Insomma, occorre lasciarsi ferire, lasciarsi colpire, svuotarsi per lasciarsi colpire, dare voce a queste oscurità dell’animo, avvicinarsi con occhi umani, per dare spazio a questo grido, a questi bisogni, a questi combattimenti, per esplicitarli, per tradurli, decodificarli, per dischiuderli. Ci vuole rispetto e umiltà, semplicità verso i piccoli, verso chi è nel bisogno e nel limite! E verso di essi rapportarsi con fermezza, con decisione, serietà e severità: chiedendo tanto e tutto, altrimenti è come se non dessimo loro valore, non riconoscessimo in loro il potenziale che ogni ragazzo sicuramente è. Scommettiamo di nuovo sui ragazzi! Non lasciamoli dentro una trascuratezza e trasandatezza opprimente.
Anche perché, prima o poi, la stessa sofferenza, lo stesso dramma, lo stesso pianto toccherà pure a noi – anche a me e a te, a tutti. Il dramma che i giovani vivono è semplicemente un’anticipazione, un’amara, cruda e amplificata prefigurazione di quel che succederà a tutti, a tutto il mondo. Lo diceva una nostra cara ragazza: “E’ come se noi fossimo chiamati a soffrire così tanto affinché altri possano accorgersi, capire, cambiare. Siamo chiamati ad un sacrificio, ad immolarci per tutto il mondo”.
La sofferenza non è una condanna, una inevitabile predestinazione: è un invito a capire, ad imparare, a cambiare, ad aiutarsi, a volersi bene. La grandezza della fragilità, della vulnerabilità sta nella chiamata che implicitamente comporta, nell’invito a risalire, a riscattarsi, a costruire. Per aprirsi all’imprevisto (non noi, quello vero e grande, noi siamo solo un piccolo segno, spero).

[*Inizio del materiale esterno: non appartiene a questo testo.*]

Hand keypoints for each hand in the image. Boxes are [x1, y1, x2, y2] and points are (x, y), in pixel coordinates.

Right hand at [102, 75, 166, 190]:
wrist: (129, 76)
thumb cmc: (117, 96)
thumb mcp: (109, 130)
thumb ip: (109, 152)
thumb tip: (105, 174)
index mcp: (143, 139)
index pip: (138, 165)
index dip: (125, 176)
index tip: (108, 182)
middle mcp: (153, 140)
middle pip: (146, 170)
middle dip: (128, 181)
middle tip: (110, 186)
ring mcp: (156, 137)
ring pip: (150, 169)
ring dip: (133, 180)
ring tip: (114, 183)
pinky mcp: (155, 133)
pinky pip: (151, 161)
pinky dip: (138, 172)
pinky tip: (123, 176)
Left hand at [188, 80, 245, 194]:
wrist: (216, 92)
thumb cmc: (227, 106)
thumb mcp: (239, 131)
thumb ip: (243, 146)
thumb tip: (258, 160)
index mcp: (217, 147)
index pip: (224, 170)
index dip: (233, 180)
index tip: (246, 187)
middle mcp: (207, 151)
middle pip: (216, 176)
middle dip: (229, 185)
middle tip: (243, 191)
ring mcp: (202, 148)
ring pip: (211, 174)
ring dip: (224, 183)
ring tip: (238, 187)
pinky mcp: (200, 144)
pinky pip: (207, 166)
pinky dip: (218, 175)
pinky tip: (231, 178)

I giovani sono pieni di paura e di insicurezza, anche perché noi adulti siamo stracolmi di paura e di insicurezza, ma se stiamo con i ragazzi la paura cessa, se ne va. Se stiamo vicini, davanti, se stiamo in modo vero e forte, con speranza, con i ragazzi la paura scappa via. Mia mamma, i primi lunghi anni, mi diceva: “Ma non hai paura a stare con quei ragazzi?”. Io rispondevo: “Sì, ce l’ho, ma se sto con loro mi passa!”.
Sì, nel mondo dei ragazzi ci sono tanti problemi, molte difficoltà, ma chi ti impedisce di guardarli con verità, con uno sguardo semplice, vero, libero. Chi ti nega di avvicinarti con uno struggimento che ti scoppia in petto, di volergli bene! Chi te lo impedisce? Chi ti impedisce di abbracciarli, di incontrarli, di chiamarli, di chiamarli per nome, di offrirti come aiuto, come riferimento; chi ti impedisce di commuoverti?

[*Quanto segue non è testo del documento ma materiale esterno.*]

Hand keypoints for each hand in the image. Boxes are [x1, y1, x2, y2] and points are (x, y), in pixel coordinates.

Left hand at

Il bene che un adulto fa ad un giovane non morirà mai. Resterà per sempre, rimarrà per sempre. Ogni parola, gesto, ogni sguardo dell’adulto verso un giovane scende nel suo cuore e produce un frutto insperato, imprevisto, un cammino, un lavoro. Quando è ora queste parole e gesti torneranno su, torneranno indietro con risultati centuplicati. Il tesoro più grande di una società sono sempre i giovani.
La vita è un appassionante cammino di bene, di amore. Perché tanti non lo capiscono o non lo vogliono vedere, non se ne accorgono?
La grande meraviglia, la sorpresa più sorprendente è il bene! Questo scoprono i ragazzi delle nostre comunità, questo scoprono i ragazzi che sono avvicinati e guardati con interesse, con speranza, con fermezza. Scoprono che il dato più rilevante della realtà non è il male – come dicevano un tempo – ma è sempre il bene!
Quante volte, durante il percorso di comunità, abbiamo sentito affermare: “Sono buono, ho sentimenti belli, teneri, pensavo di essere cattivo e invece guarda qui”.
Dalla sconfitta, dall’errore più straziante, dal dolore più accecante nasce, può nascere, se rispettiamo e onoriamo il mistero del dolore, ossia il mistero dei giovani, l’amore alla vita.